What is Descriptive Bibliography?

What is descriptive bibliography, and why does it matter for African American Literary Studies?
Simply put, descriptive bibliography is the systematic study of books and printed materials as physical objects. For instance, how is a book constructed? What kind of paper, inks, and fonts were used? How were the pages set up on the press and how were the sheets folded and bound together? What materials were used to make a book’s covers, and when and by whom was it bound? Who typeset, printed, and published the book? Who designed the book’s illustrations, cover art, and dust jacket? How many copies were printed for a given edition, and how many editions of the book were published over time? Where and how was the book distributed, and who preserved it so that we could consult it?
For more on what literary critics can learn from studying the techniques of descriptive bibliography, see this blog post by Bibliographic Society of America Executive Director, Erin Schreiner: You Should Learn Descriptive Bibliography.
The nine-volume Bibliography of American Literature (BAL)—the gold standard reference tool in the field— provides comprehensive bibliographic information for canonical American authors who died before 1930. But, due to a narrow definition of literariness, an emphasis on elite print sources, as well as ignorance of a wide range of African American writing, only a single African American author—Paul Laurence Dunbar—earned entry into the BAL’s ranks. This oversight sharply limits the utility of this important reference tool for African Americanist students and scholars.

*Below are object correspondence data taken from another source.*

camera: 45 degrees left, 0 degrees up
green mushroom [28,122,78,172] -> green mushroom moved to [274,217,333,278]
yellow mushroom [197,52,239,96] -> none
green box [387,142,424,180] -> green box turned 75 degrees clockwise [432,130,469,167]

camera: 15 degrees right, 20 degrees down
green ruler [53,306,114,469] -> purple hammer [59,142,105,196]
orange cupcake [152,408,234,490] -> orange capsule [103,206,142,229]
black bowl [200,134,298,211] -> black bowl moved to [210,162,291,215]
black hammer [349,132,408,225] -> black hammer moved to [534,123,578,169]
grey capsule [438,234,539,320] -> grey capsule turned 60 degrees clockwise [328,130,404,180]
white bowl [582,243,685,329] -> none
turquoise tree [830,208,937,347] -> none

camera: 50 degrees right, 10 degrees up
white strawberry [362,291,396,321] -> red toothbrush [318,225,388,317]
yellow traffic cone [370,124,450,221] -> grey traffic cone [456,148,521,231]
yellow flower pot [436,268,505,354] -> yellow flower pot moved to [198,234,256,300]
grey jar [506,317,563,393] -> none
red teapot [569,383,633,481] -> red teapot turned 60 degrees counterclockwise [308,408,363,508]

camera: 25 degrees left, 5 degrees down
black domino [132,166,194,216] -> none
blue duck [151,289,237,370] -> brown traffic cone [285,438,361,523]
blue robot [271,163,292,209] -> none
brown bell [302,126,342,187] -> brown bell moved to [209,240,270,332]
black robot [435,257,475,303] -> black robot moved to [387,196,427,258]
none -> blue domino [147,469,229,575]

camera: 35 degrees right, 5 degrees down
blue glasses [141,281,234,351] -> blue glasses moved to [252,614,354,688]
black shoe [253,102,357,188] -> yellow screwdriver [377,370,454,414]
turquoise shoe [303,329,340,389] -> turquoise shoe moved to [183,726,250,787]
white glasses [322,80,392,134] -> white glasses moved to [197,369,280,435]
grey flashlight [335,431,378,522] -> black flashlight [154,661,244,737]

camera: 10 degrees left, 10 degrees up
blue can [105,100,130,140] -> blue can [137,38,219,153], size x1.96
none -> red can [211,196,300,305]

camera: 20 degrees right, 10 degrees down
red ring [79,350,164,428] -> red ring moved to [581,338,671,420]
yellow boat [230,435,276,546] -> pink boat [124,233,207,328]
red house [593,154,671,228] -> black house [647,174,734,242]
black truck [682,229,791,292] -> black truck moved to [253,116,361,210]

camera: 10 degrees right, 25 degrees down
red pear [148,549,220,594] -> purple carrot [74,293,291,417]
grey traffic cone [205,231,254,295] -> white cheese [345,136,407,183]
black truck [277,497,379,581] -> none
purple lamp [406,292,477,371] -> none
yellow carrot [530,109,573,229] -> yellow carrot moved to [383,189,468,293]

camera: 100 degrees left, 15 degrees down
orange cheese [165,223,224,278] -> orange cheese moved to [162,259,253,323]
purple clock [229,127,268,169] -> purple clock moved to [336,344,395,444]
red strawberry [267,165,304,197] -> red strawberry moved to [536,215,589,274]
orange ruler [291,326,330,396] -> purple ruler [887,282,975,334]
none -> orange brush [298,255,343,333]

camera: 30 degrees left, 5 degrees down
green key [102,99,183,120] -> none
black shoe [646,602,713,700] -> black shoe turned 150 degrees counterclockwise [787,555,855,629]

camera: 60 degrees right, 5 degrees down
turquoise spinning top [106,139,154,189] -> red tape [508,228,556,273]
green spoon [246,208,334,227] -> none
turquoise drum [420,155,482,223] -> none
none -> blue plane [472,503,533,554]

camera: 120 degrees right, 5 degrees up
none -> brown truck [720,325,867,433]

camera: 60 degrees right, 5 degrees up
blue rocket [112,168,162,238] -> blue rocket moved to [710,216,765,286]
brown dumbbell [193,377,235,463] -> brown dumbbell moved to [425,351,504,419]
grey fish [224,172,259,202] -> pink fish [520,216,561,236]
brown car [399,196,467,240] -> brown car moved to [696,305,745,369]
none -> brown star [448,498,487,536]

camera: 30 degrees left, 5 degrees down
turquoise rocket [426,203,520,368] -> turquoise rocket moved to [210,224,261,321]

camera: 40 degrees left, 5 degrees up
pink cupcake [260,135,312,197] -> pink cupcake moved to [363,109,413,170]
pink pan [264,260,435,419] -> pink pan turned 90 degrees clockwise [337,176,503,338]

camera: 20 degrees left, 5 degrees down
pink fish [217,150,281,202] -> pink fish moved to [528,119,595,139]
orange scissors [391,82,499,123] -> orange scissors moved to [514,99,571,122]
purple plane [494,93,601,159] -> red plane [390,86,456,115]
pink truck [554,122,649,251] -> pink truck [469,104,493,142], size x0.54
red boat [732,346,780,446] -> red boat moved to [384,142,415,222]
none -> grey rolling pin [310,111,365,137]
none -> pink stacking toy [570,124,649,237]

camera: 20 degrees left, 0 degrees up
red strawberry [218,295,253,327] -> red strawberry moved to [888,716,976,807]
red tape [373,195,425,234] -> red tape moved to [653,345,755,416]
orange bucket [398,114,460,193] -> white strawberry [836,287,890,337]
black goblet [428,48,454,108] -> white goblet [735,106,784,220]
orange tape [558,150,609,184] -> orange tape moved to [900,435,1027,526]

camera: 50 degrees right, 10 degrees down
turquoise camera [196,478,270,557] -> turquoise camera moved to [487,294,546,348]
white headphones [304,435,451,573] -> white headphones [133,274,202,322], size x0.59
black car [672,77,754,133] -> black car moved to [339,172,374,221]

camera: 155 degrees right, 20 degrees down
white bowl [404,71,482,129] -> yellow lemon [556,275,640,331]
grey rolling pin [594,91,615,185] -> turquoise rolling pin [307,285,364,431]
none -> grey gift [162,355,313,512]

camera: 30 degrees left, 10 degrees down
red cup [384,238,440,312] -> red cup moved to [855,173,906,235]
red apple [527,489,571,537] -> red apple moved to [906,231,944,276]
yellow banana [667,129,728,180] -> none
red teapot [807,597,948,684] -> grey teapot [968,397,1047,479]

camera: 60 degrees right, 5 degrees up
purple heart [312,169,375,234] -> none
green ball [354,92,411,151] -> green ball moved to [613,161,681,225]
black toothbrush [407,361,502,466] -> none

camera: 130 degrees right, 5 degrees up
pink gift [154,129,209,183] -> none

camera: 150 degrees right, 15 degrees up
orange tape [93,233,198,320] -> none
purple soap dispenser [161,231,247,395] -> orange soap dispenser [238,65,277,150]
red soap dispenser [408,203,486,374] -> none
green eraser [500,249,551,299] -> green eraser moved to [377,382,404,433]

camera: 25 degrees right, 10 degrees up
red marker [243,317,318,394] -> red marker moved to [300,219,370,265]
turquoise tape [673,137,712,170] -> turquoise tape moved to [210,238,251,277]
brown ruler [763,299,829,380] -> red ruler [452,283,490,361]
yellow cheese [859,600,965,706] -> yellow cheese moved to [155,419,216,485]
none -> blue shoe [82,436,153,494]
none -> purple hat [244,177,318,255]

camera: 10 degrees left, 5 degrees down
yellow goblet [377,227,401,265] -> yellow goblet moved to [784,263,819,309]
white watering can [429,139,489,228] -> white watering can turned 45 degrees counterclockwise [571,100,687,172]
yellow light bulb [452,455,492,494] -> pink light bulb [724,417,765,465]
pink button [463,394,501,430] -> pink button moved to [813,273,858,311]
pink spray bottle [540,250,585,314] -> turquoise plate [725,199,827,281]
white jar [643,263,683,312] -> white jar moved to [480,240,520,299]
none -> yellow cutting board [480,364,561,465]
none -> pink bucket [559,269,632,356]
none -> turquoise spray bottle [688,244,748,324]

The Black Bibliography Project (BBP) aims to revive—and transform–the practice of descriptive bibliography for African American literary studies. First, we want to remedy the dearth of accurate, organized information about Black print by creating authoritative web-based bibliographies of major African-American authors. Second, we want to explore how bibliographic and cataloguing practices could change in order to accommodate Black print culture and its modes of production, dissemination, and use.